I alluded to some of this above, but:

  • I’d get two cheaper PVR-150s or the more expensive PVR-500. TV-out on the PVR-350 was buggy for me, has a low maximum resolution and is handled admirably by the motherboard. More than once I’ve wanted to watch live TV while recording – but I’ve found as my library has increased this happens less often.
  • I MIGHT get a faster dual-core AMD processor. It’s not a problem and I’m patient, but for an hour-long show the post-processing for commercial detection and transcoding takes about an hour. Slow, but tolerable.
  • You can’t have enough HDD space. I’d get a larger hard drive.
  • I would use a standard Debian Etch install instead of Knoppmyth. Now that the system is working the way I want, I’ve realized that Knoppmyth really didn’t do anything I couldn’t have, and I may have saved some time starting with Debian Etch proper. But – if you’re not a Debian zealot like myself, you really can’t go wrong with Knoppmyth.

Notes

I transcode video after recording, shrinking it to about 60% of its original size. I can store 14+ days of TV. ARMAGEDDON, HERE I COME!

I switched the default desktop from XFCE (or whatever it was) to my currently preferred KDE – I’ve got plenty of RAM, and I wanted to use Amarok to stream my music collection from my OpenBSD firewall/router/home server. Sound is piped out through my (somewhat old) component stereo and is excellent.

I do not know what I did before commercial auto-skip. I cannot stand watching TV now without it. Were MythTV made of the blood of innocents, I’d still use it because of commercial auto-skip.
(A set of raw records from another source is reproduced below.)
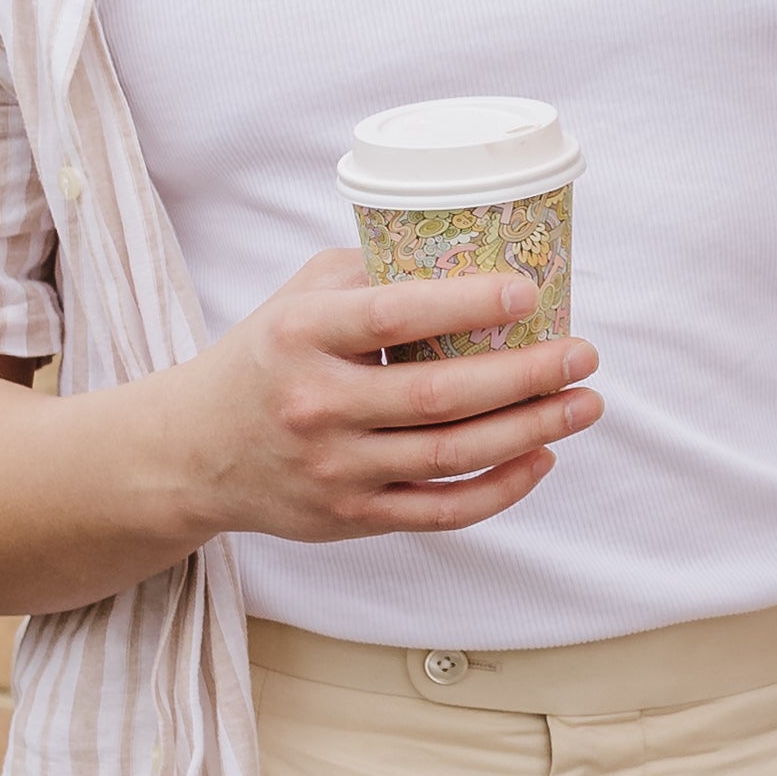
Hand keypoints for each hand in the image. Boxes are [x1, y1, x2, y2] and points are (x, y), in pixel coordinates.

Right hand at [155, 248, 603, 548]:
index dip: (467, 303)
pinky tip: (541, 455)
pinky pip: (441, 512)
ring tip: (584, 403)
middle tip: (584, 354)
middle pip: (440, 397)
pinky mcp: (350, 517)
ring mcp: (334, 469)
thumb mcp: (300, 296)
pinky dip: (501, 487)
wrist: (192, 451)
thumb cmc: (266, 356)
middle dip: (527, 375)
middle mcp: (316, 406)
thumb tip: (474, 259)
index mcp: (301, 336)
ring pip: (452, 457)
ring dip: (532, 429)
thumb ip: (374, 274)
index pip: (393, 316)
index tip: (529, 291)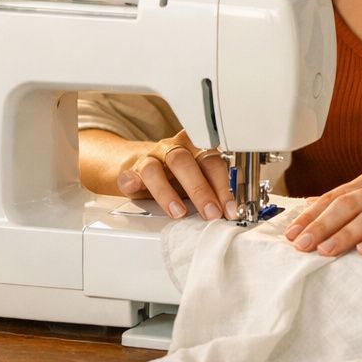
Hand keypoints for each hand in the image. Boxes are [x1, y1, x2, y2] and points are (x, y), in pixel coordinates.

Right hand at [116, 131, 235, 220]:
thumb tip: (233, 212)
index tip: (230, 209)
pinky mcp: (130, 171)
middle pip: (185, 162)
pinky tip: (134, 188)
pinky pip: (129, 174)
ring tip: (178, 213)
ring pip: (155, 169)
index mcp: (195, 148)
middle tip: (211, 213)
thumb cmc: (178, 176)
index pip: (212, 162)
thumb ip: (214, 191)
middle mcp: (173, 149)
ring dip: (166, 193)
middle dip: (200, 190)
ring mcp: (150, 158)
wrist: (145, 167)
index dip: (223, 186)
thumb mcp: (200, 178)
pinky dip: (130, 181)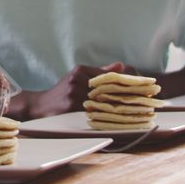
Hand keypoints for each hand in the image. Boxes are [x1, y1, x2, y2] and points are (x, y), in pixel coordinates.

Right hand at [8, 62, 131, 119]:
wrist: (40, 105)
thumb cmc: (62, 92)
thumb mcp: (78, 77)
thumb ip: (100, 72)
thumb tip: (122, 65)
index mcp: (80, 70)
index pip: (108, 75)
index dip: (126, 81)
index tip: (143, 86)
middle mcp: (76, 79)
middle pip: (107, 86)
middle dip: (126, 93)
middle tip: (145, 99)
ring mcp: (73, 93)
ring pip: (102, 99)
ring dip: (119, 104)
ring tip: (136, 109)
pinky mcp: (70, 107)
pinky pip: (92, 111)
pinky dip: (105, 114)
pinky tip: (117, 117)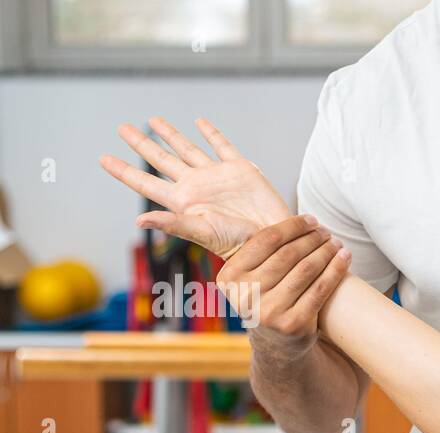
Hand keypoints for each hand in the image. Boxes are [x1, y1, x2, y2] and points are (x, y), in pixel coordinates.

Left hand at [100, 117, 291, 259]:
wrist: (275, 238)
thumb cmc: (240, 244)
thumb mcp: (203, 233)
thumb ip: (173, 224)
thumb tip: (138, 220)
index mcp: (183, 201)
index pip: (145, 183)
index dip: (124, 171)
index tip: (103, 159)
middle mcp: (196, 186)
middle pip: (160, 160)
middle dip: (140, 144)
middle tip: (122, 128)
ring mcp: (217, 176)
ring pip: (187, 149)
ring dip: (170, 134)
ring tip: (153, 120)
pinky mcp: (240, 169)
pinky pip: (221, 146)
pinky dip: (211, 133)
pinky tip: (200, 123)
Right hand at [216, 216, 351, 364]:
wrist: (277, 346)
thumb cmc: (268, 299)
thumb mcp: (252, 278)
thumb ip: (261, 252)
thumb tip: (294, 216)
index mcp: (229, 277)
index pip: (265, 240)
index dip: (292, 226)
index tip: (311, 219)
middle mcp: (246, 294)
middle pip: (288, 254)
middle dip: (312, 238)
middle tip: (327, 231)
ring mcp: (269, 311)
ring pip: (306, 269)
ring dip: (326, 251)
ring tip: (337, 242)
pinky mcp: (293, 324)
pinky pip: (321, 289)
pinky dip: (336, 270)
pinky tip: (345, 258)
This system would serve as an excellent chassis for pretty much any MythTV system – it’s got tons of room, it’s very quiet and the motherboard gives you a ton of connection options – with excellent linux support (proprietary drivers aside).

When I record, transcode and watch TV at the same time, load averages around 1. Very impressive.

Currently I have standard cable. My next upgrades will be a HD Tuner and HD cable – along with a much bigger HDD and a filesystem managed via LVM.

I am ridiculously happy with this system – it’s changed how I watch TV, listen to music and is worth every penny. I cannot say enough good things about it – and because of prudent hardware choices it was quite easy to set up.

If you’re looking to create a MythTV system, this’d be a great place to start.